**Input material**:
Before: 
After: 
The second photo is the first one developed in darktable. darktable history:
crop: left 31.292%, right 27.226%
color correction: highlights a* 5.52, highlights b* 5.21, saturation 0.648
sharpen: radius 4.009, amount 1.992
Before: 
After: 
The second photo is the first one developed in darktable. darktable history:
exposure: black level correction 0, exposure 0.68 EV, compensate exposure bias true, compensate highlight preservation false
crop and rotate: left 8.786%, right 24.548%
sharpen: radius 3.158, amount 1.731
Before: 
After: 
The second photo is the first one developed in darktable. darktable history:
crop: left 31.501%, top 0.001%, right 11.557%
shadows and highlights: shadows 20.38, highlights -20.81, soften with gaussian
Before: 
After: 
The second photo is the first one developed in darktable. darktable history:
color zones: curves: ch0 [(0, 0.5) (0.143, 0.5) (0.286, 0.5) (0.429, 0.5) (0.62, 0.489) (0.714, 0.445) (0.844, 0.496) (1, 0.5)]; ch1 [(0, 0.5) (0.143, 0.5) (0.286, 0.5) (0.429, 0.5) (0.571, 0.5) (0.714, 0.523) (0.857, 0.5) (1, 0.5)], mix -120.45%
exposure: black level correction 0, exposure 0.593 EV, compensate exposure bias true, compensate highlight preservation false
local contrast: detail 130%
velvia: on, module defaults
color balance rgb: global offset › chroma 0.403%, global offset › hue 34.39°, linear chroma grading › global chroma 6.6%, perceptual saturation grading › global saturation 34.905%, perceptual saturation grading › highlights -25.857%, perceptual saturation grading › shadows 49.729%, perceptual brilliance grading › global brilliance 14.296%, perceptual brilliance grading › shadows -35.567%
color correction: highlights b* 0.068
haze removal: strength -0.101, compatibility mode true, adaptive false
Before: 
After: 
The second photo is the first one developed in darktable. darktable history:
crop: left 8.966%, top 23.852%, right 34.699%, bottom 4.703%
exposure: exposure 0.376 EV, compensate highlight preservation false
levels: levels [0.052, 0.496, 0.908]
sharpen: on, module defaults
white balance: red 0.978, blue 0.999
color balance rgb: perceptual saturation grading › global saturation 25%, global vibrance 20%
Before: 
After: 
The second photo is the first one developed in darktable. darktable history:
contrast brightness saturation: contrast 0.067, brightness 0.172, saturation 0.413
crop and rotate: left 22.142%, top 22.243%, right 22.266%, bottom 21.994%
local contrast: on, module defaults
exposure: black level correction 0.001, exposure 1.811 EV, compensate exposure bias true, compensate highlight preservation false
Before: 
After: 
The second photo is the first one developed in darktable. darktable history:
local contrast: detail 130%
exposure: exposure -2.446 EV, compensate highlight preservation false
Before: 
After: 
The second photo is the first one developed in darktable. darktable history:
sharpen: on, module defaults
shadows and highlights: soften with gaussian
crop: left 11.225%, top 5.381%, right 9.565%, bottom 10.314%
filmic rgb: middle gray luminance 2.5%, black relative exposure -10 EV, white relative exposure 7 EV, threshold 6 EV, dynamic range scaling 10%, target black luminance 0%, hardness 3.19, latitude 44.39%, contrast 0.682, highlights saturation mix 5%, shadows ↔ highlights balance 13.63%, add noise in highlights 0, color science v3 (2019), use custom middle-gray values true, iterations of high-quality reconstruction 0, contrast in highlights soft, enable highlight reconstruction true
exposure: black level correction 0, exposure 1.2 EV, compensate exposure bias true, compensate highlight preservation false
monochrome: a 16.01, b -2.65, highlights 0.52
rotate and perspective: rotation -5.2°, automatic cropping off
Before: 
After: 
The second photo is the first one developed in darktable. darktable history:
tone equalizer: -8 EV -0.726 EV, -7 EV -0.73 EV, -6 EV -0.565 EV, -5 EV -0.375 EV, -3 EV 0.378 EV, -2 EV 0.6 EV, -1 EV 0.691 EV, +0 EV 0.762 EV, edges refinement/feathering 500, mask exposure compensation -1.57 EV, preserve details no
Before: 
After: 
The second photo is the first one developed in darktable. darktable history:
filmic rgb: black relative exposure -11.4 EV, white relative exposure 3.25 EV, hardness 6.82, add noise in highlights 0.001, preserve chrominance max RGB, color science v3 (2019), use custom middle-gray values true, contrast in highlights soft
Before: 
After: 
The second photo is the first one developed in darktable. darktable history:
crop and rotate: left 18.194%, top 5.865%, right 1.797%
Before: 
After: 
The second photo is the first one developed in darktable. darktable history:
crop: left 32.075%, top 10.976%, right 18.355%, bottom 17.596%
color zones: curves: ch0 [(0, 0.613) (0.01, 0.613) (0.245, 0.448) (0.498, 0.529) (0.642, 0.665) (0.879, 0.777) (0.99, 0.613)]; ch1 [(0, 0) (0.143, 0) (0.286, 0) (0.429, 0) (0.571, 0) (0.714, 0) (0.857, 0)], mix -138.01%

**Task directions**: Please repeat all of the material above, substituting "edited" for every "developed" and leaving everything else unchanged.

**Exercise response**:
Before: 
After: 
The second photo is the first one edited in darktable. darktable history:
crop: left 31.292%, right 27.226%
color correction: highlights a* 5.52, highlights b* 5.21, saturation 0.648
sharpen: radius 4.009, amount 1.992
Before: 
After: 
The second photo is the first one edited in darktable. darktable history:
exposure: black level correction 0, exposure 0.68 EV, compensate exposure bias true, compensate highlight preservation false
crop and rotate: left 8.786%, right 24.548%
sharpen: radius 3.158, amount 1.731
Before: 
After: 
The second photo is the first one edited in darktable. darktable history:
crop: left 31.501%, top 0.001%, right 11.557%
shadows and highlights: shadows 20.38, highlights -20.81, soften with gaussian
Before: 
After: 
The second photo is the first one edited in darktable. darktable history:
color zones: curves: ch0 [(0, 0.5) (0.143, 0.5) (0.286, 0.5) (0.429, 0.5) (0.62, 0.489) (0.714, 0.445) (0.844, 0.496) (1, 0.5)]; ch1 [(0, 0.5) (0.143, 0.5) (0.286, 0.5) (0.429, 0.5) (0.571, 0.5) (0.714, 0.523) (0.857, 0.5) (1, 0.5)], mix -120.45%
exposure: black level correction 0, exposure 0.593 EV, compensate exposure bias true, compensate highlight preservation false
local contrast: detail 130%
velvia: on, module defaults
color balance rgb: global offset › chroma 0.403%, global offset › hue 34.39°, linear chroma grading › global chroma 6.6%, perceptual saturation grading › global saturation 34.905%, perceptual saturation grading › highlights -25.857%, perceptual saturation grading › shadows 49.729%, perceptual brilliance grading › global brilliance 14.296%, perceptual brilliance grading › shadows -35.567%
color correction: highlights b* 0.068
haze removal: strength -0.101, compatibility mode true, adaptive false
Before: 
After: 
The second photo is the first one edited in darktable. darktable history:
crop: left 8.966%, top 23.852%, right 34.699%, bottom 4.703%
exposure: exposure 0.376 EV, compensate highlight preservation false
levels: levels [0.052, 0.496, 0.908]
sharpen: on, module defaults
white balance: red 0.978, blue 0.999
color balance rgb: perceptual saturation grading › global saturation 25%, global vibrance 20%
Before: 
After: 
The second photo is the first one edited in darktable. darktable history:
contrast brightness saturation: contrast 0.067, brightness 0.172, saturation 0.413
crop and rotate: left 22.142%, top 22.243%, right 22.266%, bottom 21.994%
local contrast: on, module defaults
exposure: black level correction 0.001, exposure 1.811 EV, compensate exposure bias true, compensate highlight preservation false
Before: 
After: 
The second photo is the first one edited in darktable. darktable history:
local contrast: detail 130%
exposure: exposure -2.446 EV, compensate highlight preservation false
Before: 
After: 
The second photo is the first one edited in darktable. darktable history:
sharpen: on, module defaults
shadows and highlights: soften with gaussian
crop: left 11.225%, top 5.381%, right 9.565%, bottom 10.314%
filmic rgb: middle gray luminance 2.5%, black relative exposure -10 EV, white relative exposure 7 EV, threshold 6 EV, dynamic range scaling 10%, target black luminance 0%, hardness 3.19, latitude 44.39%, contrast 0.682, highlights saturation mix 5%, shadows ↔ highlights balance 13.63%, add noise in highlights 0, color science v3 (2019), use custom middle-gray values true, iterations of high-quality reconstruction 0, contrast in highlights soft, enable highlight reconstruction true
exposure: black level correction 0, exposure 1.2 EV, compensate exposure bias true, compensate highlight preservation false
monochrome: a 16.01, b -2.65, highlights 0.52
rotate and perspective: rotation -5.2°, automatic cropping off
Before: 
After: 
The second photo is the first one edited in darktable. darktable history:
tone equalizer: -8 EV -0.726 EV, -7 EV -0.73 EV, -6 EV -0.565 EV, -5 EV -0.375 EV, -3 EV 0.378 EV, -2 EV 0.6 EV, -1 EV 0.691 EV, +0 EV 0.762 EV, edges refinement/feathering 500, mask exposure compensation -1.57 EV, preserve details no
Before: 
After: 
The second photo is the first one edited in darktable. darktable history:
filmic rgb: black relative exposure -11.4 EV, white relative exposure 3.25 EV, hardness 6.82, add noise in highlights 0.001, preserve chrominance max RGB, color science v3 (2019), use custom middle-gray values true, contrast in highlights soft
Before: 
After: 
The second photo is the first one edited in darktable. darktable history:
crop and rotate: left 18.194%, top 5.865%, right 1.797%
Before: 
After: 
The second photo is the first one edited in darktable. darktable history:
crop: left 32.075%, top 10.976%, right 18.355%, bottom 17.596%
color zones: curves: ch0 [(0, 0.613) (0.01, 0.613) (0.245, 0.448) (0.498, 0.529) (0.642, 0.665) (0.879, 0.777) (0.99, 0.613)]; ch1 [(0, 0) (0.143, 0) (0.286, 0) (0.429, 0) (0.571, 0) (0.714, 0) (0.857, 0)], mix -138.01%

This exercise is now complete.